— Begin —
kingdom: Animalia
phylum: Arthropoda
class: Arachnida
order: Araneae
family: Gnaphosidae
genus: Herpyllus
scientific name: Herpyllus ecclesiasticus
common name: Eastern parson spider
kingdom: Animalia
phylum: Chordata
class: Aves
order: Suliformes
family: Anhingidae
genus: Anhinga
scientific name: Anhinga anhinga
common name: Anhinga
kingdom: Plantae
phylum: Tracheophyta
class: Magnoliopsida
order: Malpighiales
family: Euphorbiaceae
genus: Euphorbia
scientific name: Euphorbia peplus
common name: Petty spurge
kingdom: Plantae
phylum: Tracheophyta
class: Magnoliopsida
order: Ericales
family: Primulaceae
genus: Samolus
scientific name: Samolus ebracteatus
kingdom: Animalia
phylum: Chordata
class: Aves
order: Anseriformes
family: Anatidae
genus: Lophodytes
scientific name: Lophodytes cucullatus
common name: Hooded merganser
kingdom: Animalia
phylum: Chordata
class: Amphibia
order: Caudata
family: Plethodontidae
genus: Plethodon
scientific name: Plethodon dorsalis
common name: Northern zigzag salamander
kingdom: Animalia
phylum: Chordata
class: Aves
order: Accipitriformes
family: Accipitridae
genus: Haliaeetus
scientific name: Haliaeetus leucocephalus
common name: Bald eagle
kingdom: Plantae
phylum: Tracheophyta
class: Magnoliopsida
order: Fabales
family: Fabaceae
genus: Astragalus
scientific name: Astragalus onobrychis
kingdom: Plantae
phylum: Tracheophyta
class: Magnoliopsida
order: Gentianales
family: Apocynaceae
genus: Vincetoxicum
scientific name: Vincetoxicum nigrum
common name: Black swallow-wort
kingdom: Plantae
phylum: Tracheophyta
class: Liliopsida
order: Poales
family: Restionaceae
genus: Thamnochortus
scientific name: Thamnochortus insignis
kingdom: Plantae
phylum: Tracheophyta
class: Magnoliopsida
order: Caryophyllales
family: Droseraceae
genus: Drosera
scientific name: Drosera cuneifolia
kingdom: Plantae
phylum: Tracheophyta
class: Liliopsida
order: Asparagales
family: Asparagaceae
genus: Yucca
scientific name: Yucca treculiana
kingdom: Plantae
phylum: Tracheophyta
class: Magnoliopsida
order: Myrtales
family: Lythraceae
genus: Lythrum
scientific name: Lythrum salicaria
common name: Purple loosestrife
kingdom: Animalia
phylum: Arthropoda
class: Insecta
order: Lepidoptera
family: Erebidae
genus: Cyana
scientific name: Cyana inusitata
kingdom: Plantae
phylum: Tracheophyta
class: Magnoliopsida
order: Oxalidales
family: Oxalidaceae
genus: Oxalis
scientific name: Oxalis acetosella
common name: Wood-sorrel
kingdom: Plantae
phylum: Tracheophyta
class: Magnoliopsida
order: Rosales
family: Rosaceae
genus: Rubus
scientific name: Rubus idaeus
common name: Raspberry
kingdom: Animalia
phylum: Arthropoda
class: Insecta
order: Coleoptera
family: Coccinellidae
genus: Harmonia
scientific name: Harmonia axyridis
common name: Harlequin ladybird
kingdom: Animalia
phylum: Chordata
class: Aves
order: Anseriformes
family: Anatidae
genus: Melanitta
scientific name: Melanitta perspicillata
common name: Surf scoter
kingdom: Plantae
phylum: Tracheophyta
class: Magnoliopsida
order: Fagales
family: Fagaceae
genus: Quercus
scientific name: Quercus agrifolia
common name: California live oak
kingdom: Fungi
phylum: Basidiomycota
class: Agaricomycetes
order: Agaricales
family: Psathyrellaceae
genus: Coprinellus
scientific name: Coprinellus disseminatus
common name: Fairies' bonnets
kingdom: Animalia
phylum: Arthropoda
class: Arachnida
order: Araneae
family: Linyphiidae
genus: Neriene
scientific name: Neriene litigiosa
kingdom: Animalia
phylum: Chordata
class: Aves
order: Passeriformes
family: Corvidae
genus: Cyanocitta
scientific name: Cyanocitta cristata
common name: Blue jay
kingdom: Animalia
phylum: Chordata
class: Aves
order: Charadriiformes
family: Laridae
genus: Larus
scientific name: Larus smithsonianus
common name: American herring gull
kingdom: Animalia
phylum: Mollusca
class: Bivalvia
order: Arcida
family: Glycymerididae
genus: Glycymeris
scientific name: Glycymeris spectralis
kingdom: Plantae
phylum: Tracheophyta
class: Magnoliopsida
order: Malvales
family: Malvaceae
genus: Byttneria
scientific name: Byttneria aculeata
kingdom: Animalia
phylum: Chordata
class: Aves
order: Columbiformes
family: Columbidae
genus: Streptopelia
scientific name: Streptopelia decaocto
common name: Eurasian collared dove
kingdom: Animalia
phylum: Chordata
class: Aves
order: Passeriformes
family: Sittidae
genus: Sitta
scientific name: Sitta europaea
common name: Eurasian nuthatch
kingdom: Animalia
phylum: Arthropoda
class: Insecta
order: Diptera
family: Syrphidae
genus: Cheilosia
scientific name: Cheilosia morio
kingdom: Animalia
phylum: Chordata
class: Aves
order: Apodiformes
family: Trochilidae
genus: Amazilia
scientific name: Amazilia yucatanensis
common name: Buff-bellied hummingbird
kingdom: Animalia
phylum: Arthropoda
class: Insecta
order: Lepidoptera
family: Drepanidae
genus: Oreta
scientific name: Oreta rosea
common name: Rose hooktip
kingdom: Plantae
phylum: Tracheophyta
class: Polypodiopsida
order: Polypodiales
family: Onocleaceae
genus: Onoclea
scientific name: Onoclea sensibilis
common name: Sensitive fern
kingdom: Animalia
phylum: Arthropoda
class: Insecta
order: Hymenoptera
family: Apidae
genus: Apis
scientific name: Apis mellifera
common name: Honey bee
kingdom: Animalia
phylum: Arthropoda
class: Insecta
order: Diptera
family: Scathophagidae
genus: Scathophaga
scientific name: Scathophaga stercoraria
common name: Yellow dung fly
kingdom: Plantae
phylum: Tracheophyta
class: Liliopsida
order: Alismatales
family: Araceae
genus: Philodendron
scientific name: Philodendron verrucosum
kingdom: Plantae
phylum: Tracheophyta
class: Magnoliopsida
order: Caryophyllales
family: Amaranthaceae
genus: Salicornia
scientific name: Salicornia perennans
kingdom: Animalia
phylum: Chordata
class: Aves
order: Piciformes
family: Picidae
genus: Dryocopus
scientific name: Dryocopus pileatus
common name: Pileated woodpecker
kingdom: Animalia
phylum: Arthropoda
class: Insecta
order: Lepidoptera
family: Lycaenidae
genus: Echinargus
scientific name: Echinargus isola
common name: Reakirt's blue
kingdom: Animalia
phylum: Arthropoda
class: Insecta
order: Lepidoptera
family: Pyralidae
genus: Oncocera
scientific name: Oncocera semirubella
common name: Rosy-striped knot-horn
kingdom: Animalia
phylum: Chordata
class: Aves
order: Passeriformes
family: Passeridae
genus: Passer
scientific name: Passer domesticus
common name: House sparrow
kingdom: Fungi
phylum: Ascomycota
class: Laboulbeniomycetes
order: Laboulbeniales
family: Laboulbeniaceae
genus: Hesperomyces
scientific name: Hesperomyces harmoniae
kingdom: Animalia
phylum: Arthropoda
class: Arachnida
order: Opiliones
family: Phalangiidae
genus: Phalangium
— End —
DIRECTION — Can you copy out the whole listing above word for word, from the first line to the last?

TASK ANSWER —
kingdom: Animalia
phylum: Arthropoda
class: Arachnida
order: Araneae
family: Gnaphosidae
genus: Herpyllus
scientific name: Herpyllus ecclesiasticus
common name: Eastern parson spider
kingdom: Animalia
phylum: Chordata
class: Aves
order: Suliformes
family: Anhingidae
genus: Anhinga
scientific name: Anhinga anhinga
common name: Anhinga
kingdom: Plantae
phylum: Tracheophyta
class: Magnoliopsida
order: Malpighiales
family: Euphorbiaceae
genus: Euphorbia
scientific name: Euphorbia peplus
common name: Petty spurge
kingdom: Plantae
phylum: Tracheophyta
class: Magnoliopsida
order: Ericales
family: Primulaceae
genus: Samolus
scientific name: Samolus ebracteatus
kingdom: Animalia
phylum: Chordata
class: Aves
order: Anseriformes
family: Anatidae
genus: Lophodytes
scientific name: Lophodytes cucullatus
common name: Hooded merganser
kingdom: Animalia
phylum: Chordata
class: Amphibia
order: Caudata
family: Plethodontidae
genus: Plethodon
scientific name: Plethodon dorsalis
common name: Northern zigzag salamander
kingdom: Animalia
phylum: Chordata
class: Aves
order: Accipitriformes
family: Accipitridae
genus: Haliaeetus
scientific name: Haliaeetus leucocephalus
common name: Bald eagle
kingdom: Plantae
phylum: Tracheophyta
class: Magnoliopsida
order: Fabales
family: Fabaceae
genus: Astragalus
scientific name: Astragalus onobrychis
kingdom: Plantae
phylum: Tracheophyta
class: Magnoliopsida
order: Gentianales
family: Apocynaceae
genus: Vincetoxicum
scientific name: Vincetoxicum nigrum
common name: Black swallow-wort
kingdom: Plantae
phylum: Tracheophyta
class: Liliopsida
order: Poales
family: Restionaceae
genus: Thamnochortus
scientific name: Thamnochortus insignis
kingdom: Plantae
phylum: Tracheophyta
class: Magnoliopsida
order: Caryophyllales
family: Droseraceae
genus: Drosera
scientific name: Drosera cuneifolia
kingdom: Plantae
phylum: Tracheophyta
class: Liliopsida
order: Asparagales
family: Asparagaceae
genus: Yucca
scientific name: Yucca treculiana
kingdom: Plantae
phylum: Tracheophyta
class: Magnoliopsida
order: Myrtales
family: Lythraceae
genus: Lythrum
scientific name: Lythrum salicaria
common name: Purple loosestrife
kingdom: Animalia
phylum: Arthropoda
class: Insecta
order: Lepidoptera
family: Erebidae
genus: Cyana
scientific name: Cyana inusitata
kingdom: Plantae
phylum: Tracheophyta
class: Magnoliopsida
order: Oxalidales
family: Oxalidaceae
genus: Oxalis
scientific name: Oxalis acetosella
common name: Wood-sorrel
kingdom: Plantae
phylum: Tracheophyta
class: Magnoliopsida
order: Rosales
family: Rosaceae
genus: Rubus
scientific name: Rubus idaeus
common name: Raspberry
kingdom: Animalia
phylum: Arthropoda
class: Insecta
order: Coleoptera
family: Coccinellidae
genus: Harmonia
scientific name: Harmonia axyridis
common name: Harlequin ladybird
kingdom: Animalia
phylum: Chordata
class: Aves
order: Anseriformes
family: Anatidae
genus: Melanitta
scientific name: Melanitta perspicillata
common name: Surf scoter
kingdom: Plantae
phylum: Tracheophyta
class: Magnoliopsida
order: Fagales
family: Fagaceae
genus: Quercus
scientific name: Quercus agrifolia
common name: California live oak
kingdom: Fungi
phylum: Basidiomycota
class: Agaricomycetes
order: Agaricales
family: Psathyrellaceae
genus: Coprinellus
scientific name: Coprinellus disseminatus
common name: Fairies' bonnets
kingdom: Animalia
phylum: Arthropoda
class: Arachnida
order: Araneae
family: Linyphiidae
genus: Neriene
scientific name: Neriene litigiosa
kingdom: Animalia
phylum: Chordata
class: Aves
order: Passeriformes
family: Corvidae
genus: Cyanocitta
scientific name: Cyanocitta cristata
common name: Blue jay
kingdom: Animalia
phylum: Chordata
class: Aves
order: Charadriiformes
family: Laridae
genus: Larus
scientific name: Larus smithsonianus
common name: American herring gull
kingdom: Animalia
phylum: Mollusca
class: Bivalvia
order: Arcida
family: Glycymerididae
genus: Glycymeris
scientific name: Glycymeris spectralis
kingdom: Plantae
phylum: Tracheophyta
class: Magnoliopsida
order: Malvales
family: Malvaceae
genus: Byttneria
scientific name: Byttneria aculeata
kingdom: Animalia
phylum: Chordata
class: Aves
order: Columbiformes
family: Columbidae
genus: Streptopelia
scientific name: Streptopelia decaocto
common name: Eurasian collared dove
kingdom: Animalia
phylum: Chordata
class: Aves
order: Passeriformes
family: Sittidae
genus: Sitta
scientific name: Sitta europaea
common name: Eurasian nuthatch
kingdom: Animalia
phylum: Arthropoda
class: Insecta
order: Diptera
family: Syrphidae
genus: Cheilosia
scientific name: Cheilosia morio
kingdom: Animalia
phylum: Chordata
class: Aves
order: Apodiformes
family: Trochilidae
genus: Amazilia
scientific name: Amazilia yucatanensis
common name: Buff-bellied hummingbird
kingdom: Animalia
phylum: Arthropoda
class: Insecta
order: Lepidoptera
family: Drepanidae
genus: Oreta
scientific name: Oreta rosea
common name: Rose hooktip
kingdom: Plantae
phylum: Tracheophyta
class: Polypodiopsida
order: Polypodiales
family: Onocleaceae
genus: Onoclea
scientific name: Onoclea sensibilis
common name: Sensitive fern
kingdom: Animalia
phylum: Arthropoda
class: Insecta
order: Hymenoptera
family: Apidae
genus: Apis
scientific name: Apis mellifera
common name: Honey bee
kingdom: Animalia
phylum: Arthropoda
class: Insecta
order: Diptera
family: Scathophagidae
genus: Scathophaga
scientific name: Scathophaga stercoraria
common name: Yellow dung fly
kingdom: Plantae
phylum: Tracheophyta
class: Liliopsida
order: Alismatales
family: Araceae
genus: Philodendron
scientific name: Philodendron verrucosum
kingdom: Plantae
phylum: Tracheophyta
class: Magnoliopsida
order: Caryophyllales
family: Amaranthaceae
genus: Salicornia
scientific name: Salicornia perennans
kingdom: Animalia
phylum: Chordata
class: Aves
order: Piciformes
family: Picidae
genus: Dryocopus
scientific name: Dryocopus pileatus
common name: Pileated woodpecker
kingdom: Animalia
phylum: Arthropoda
class: Insecta
order: Lepidoptera
family: Lycaenidae
genus: Echinargus
scientific name: Echinargus isola
common name: Reakirt's blue
kingdom: Animalia
phylum: Arthropoda
class: Insecta
order: Lepidoptera
family: Pyralidae
genus: Oncocera
scientific name: Oncocera semirubella
common name: Rosy-striped knot-horn
kingdom: Animalia
phylum: Chordata
class: Aves
order: Passeriformes
family: Passeridae
genus: Passer
scientific name: Passer domesticus
common name: House sparrow
kingdom: Fungi
phylum: Ascomycota
class: Laboulbeniomycetes
order: Laboulbeniales
family: Laboulbeniaceae
genus: Hesperomyces
scientific name: Hesperomyces harmoniae
kingdom: Animalia
phylum: Arthropoda
class: Arachnida
order: Opiliones
family: Phalangiidae
genus: Phalangium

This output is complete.